Collected data
━━━━━━━━━━━━━━━━━━━━━━━━━━━━━━

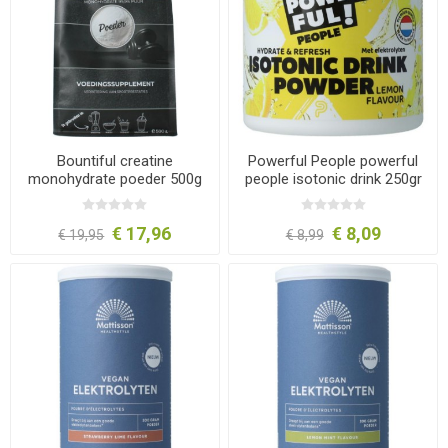
Bountiful creatine
Powerful People powerful
monohydrate poeder 500g
people isotonic drink 250gr
€ 17,96
€ 8,09
€ 19,95
€ 8,99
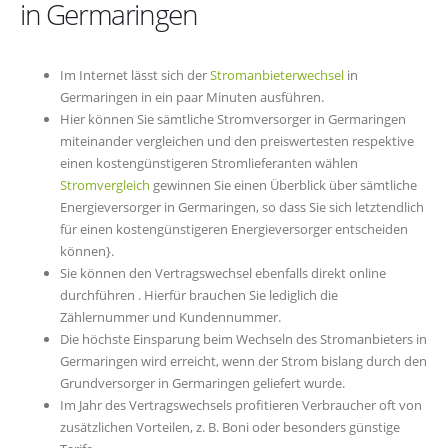
in Germaringen
Im Internet lässt sich der
Stromanbieterwechsel
in
Germaringen in ein paar Minuten ausführen.
Hier können Sie sämtliche Stromversorger in Germaringen
miteinander vergleichen und den preiswertesten respektive
einen kostengünstigeren Stromlieferanten wählen
Stromvergleich
gewinnen Sie einen Überblick über sämtliche
Energieversorger in Germaringen, so dass Sie sich letztendlich
für einen kostengünstigeren Energieversorger entscheiden
können}.
Sie können den Vertragswechsel ebenfalls direkt online
durchführen . Hierfür brauchen Sie lediglich die
Zählernummer und Kundennummer.
Die höchste Einsparung beim Wechseln des Stromanbieters in
Germaringen wird erreicht, wenn der Strom bislang durch den
Grundversorger in Germaringen geliefert wurde.
Im Jahr des Vertragswechsels profitieren Verbraucher oft von
zusätzlichen Vorteilen, z. B. Boni oder besonders günstige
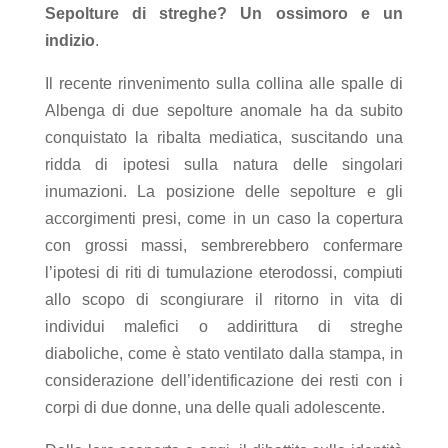
Sepolture di streghe? Un ossimoro e un
indizio
.
Il recente rinvenimento sulla collina alle spalle di
Albenga di due sepolture anomale ha da subito
conquistato la ribalta mediatica, suscitando una
ridda di ipotesi sulla natura delle singolari
inumazioni. La posizione delle sepolture e gli
accorgimenti presi, come in un caso la copertura
con grossi massi, sembrerebbero confermare
l’ipotesi di riti di tumulazione eterodossi, compiuti
allo scopo di scongiurare il ritorno in vita di
individui malefici o addirittura di streghe
diaboliche, come è stato ventilato dalla stampa, in
considerazione dell’identificazione dei resti con i
corpi di due donne, una delle quali adolescente.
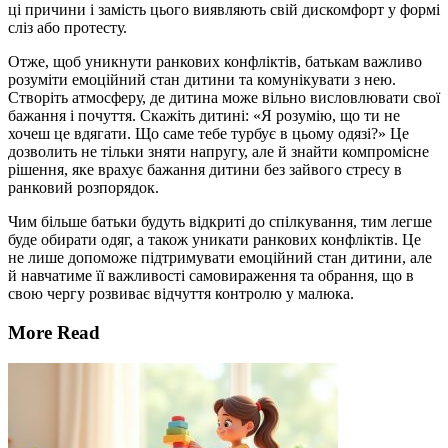
ці причини і замість цього виявляють свій дискомфорт у формі
сліз або протесту.
Отже, щоб уникнути ранкових конфліктів, батькам важливо
розуміти емоційний стан дитини та комунікувати з нею.
Створіть атмосферу, де дитина може вільно висловлювати свої
бажання і почуття. Скажіть дитині: «Я розумію, що ти не
хочеш це вдягати. Що саме тебе турбує в цьому одязі?» Це
дозволить не тільки зняти напругу, але й знайти компромісне
рішення, яке врахує бажання дитини без зайвого стресу в
ранковий розпорядок.
Чим більше батьки будуть відкриті до спілкування, тим легше
буде обирати одяг, а також уникати ранкових конфліктів. Це
не лише допоможе підтримувати емоційний стан дитини, але
й навчатиме її важливості самовираження та обрання, що в
свою чергу розвиває відчуття контролю у малюка.
More Read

━━━━━━━━━━━━━━━━━━━━━━━━━━━━━━

__Exercise description__
Drop the pictures and reproduce the rest of the entries above exactly.

__Output for this task__
Bountiful creatine
Powerful People powerful
monohydrate poeder 500g
people isotonic drink 250gr
€ 17,96
€ 8,09
€ 19,95
€ 8,99
in Germaringen
Im Internet lässt sich der
Stromanbieterwechsel
in
Germaringen in ein paar Minuten ausführen.
Hier können Sie sämtliche Stromversorger in Germaringen
miteinander vergleichen und den preiswertesten respektive
einen kostengünstigeren Stromlieferanten wählen
Stromvergleich
gewinnen Sie einen Überblick über sämtliche
Energieversorger in Germaringen, so dass Sie sich letztendlich
für einen kostengünstigeren Energieversorger entscheiden
können}.
Sie können den Vertragswechsel ebenfalls direkt online
durchführen . Hierfür brauchen Sie lediglich die
Zählernummer und Kundennummer.
Die höchste Einsparung beim Wechseln des Stromanbieters in
Germaringen wird erreicht, wenn der Strom bislang durch den
Grundversorger in Germaringen geliefert wurde.
Im Jahr des Vertragswechsels profitieren Verbraucher oft von
zusätzlichen Vorteilen, z. B. Boni oder besonders günstige
Sepolture di streghe? Un ossimoro e un
indizio
.
Il recente rinvenimento sulla collina alle spalle di
Albenga di due sepolture anomale ha da subito
conquistato la ribalta mediatica, suscitando una
ridda di ipotesi sulla natura delle singolari
inumazioni. La posizione delle sepolture e gli
accorgimenti presi, come in un caso la copertura
con grossi massi, sembrerebbero confermare
l’ipotesi di riti di tumulazione eterodossi, compiuti
allo scopo di scongiurare il ritorno in vita di
individui malefici o addirittura di streghe
diaboliche, come è stato ventilato dalla stampa, in
considerazione dell’identificazione dei resti con i
corpi di due donne, una delle quali adolescente.
ці причини і замість цього виявляють свій дискомфорт у формі
сліз або протесту.
Отже, щоб уникнути ранкових конфліктів, батькам важливо
розуміти емоційний стан дитини та комунікувати з нею.
Створіть атмосферу, де дитина може вільно висловлювати свої
бажання і почуття. Скажіть дитині: «Я розумію, що ти не
хочеш це вдягати. Що саме тебе турбує в цьому одязі?» Це
дозволить не тільки зняти напругу, але й знайти компромісне
рішення, яке врахує бажання дитини без зайвого стресу в
ранковий розпорядок.
Чим більше батьки будуть відкриті до спілкування, тим легше
буде обирати одяг, а також уникати ранкових конфліктів. Це
не лише допоможе підтримувати емоційний стан дитини, але
й навчатиме її важливості самовираження та обрання, що в
свою чергу розвиває відчуття контролю у малюка.
More Read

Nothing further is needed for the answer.